Sunday, January 31, 2016

Benched Week 94: will it go ‘round in circles?


  
When I looked at the hotel for tonight on Google maps, I saw that it was only a block and a half from the Inner Harbor of Baltimore. Unfortunately, I had already posted from that spot. I considered waiting for another trip, but when I arrived and saw the snowy landscape, I decided to wander down and take another stroll.
After all, there’s value in revisiting familiar territory. There’s always more to learn. It’s true in art. In love. Certainly, in landscapes.


For instance, there was a statue I had missed on my first sitting. Feeling compassion for its bald head, I loaned it my hat for a minute. A woman passing laughed and said, “He would have liked that.”


Old Glory fluttered over Federal Hill Park.
Two benches caught my eye. First there was the wildly optimistic one.


And then, the bench that invited me with its bright colors. I sat on this one for a while.


The Inner Harbor is always an impressive view.


But today, it looked as if Banksy had just run by with cans of shaving cream.


In my mind, I kept coming back to the theme. Which was, in fact, the theme: coming back. How many times can one return to something before it grows stale? Before there’s not much left to glean? I think these Benched posts are running out of steam. I press on to reach 100, but often feel like I’m humming tunes I’ve picked up from previous musings.

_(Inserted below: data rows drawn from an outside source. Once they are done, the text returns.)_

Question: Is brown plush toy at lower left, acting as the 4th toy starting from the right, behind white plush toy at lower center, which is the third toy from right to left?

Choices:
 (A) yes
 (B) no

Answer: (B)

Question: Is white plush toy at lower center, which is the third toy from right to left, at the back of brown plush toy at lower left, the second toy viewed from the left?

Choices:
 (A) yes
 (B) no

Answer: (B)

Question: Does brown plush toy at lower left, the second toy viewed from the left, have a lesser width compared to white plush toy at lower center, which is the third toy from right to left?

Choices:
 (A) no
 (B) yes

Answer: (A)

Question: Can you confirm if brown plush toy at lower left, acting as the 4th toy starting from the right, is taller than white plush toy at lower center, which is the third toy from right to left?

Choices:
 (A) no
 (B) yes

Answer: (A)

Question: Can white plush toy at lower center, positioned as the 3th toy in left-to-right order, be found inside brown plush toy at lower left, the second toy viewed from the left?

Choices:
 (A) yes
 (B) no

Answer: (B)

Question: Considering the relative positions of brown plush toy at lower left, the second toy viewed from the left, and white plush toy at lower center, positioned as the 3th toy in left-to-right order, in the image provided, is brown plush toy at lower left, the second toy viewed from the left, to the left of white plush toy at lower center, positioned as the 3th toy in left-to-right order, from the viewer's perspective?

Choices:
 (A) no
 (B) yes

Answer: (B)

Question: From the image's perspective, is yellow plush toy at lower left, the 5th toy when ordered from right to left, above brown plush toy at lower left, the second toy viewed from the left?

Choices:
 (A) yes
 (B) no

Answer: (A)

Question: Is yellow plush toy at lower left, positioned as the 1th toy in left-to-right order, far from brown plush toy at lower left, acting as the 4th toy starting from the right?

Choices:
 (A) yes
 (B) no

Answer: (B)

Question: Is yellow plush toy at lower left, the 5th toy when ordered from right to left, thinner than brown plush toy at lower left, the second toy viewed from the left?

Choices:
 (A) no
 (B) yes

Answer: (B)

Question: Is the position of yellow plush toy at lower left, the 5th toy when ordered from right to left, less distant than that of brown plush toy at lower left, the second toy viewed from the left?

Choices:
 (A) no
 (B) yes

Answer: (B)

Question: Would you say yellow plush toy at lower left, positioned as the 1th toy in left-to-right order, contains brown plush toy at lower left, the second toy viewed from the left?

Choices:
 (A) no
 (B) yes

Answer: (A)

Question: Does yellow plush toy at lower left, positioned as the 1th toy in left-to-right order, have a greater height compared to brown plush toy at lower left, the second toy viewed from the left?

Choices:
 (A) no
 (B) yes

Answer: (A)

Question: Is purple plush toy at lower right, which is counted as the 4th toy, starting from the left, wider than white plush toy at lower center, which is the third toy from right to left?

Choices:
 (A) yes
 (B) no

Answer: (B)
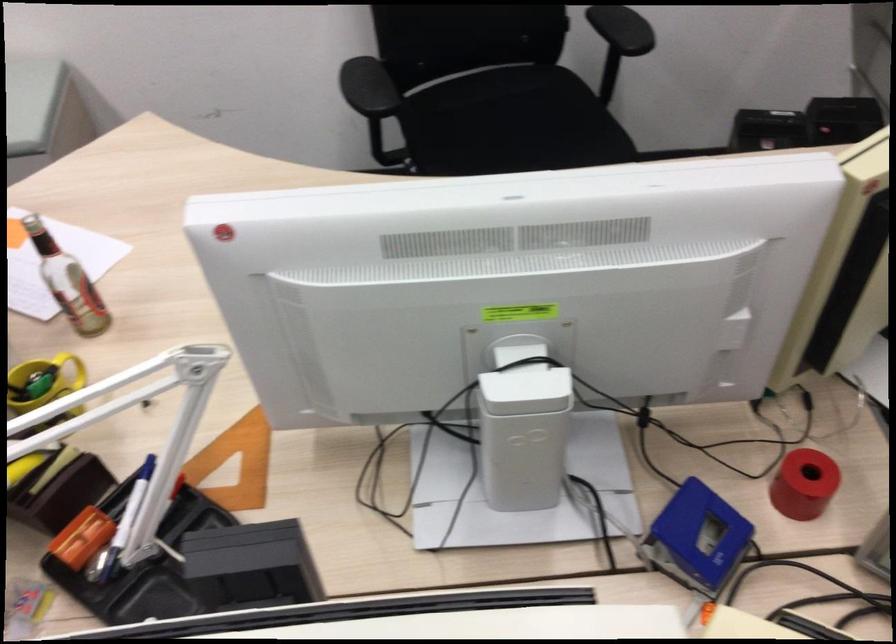
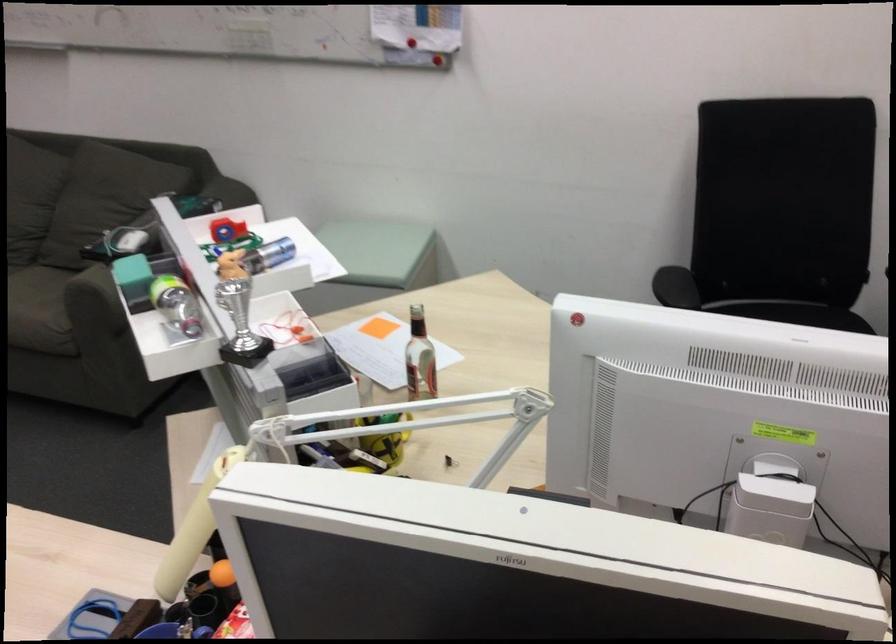
Find the pixel in the second image that matches (529,412) in the first image.

(770, 509)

Much like the carousel just off the harbor, covered up for the winter, sometimes revisiting familiar territory is a circular journey. It provides comfort in the familiar. A favorite book. The same spot for vacation. A church worship service.


No harm there. Until it becomes mindless repetition. Until it becomes simply a habit, yielding little more than a vague sense of safety in the recognizable. Mark Twain called this entrenched habit custom. And custom, he wrote, “is petrification; nothing but dynamite can dislodge it for a century.” That Twain – a jester with a point.
We don’t have to be trapped by our carousel of custom. If we walk away replenished from the encounter -- or better yet, changed by it, then it’s not truly circular. It moves us forward.




That’s where the rubber meets the road, at least for me. It’s about moving forward. Continuing the journey.
Even if sometimes I look back to where I’ve been.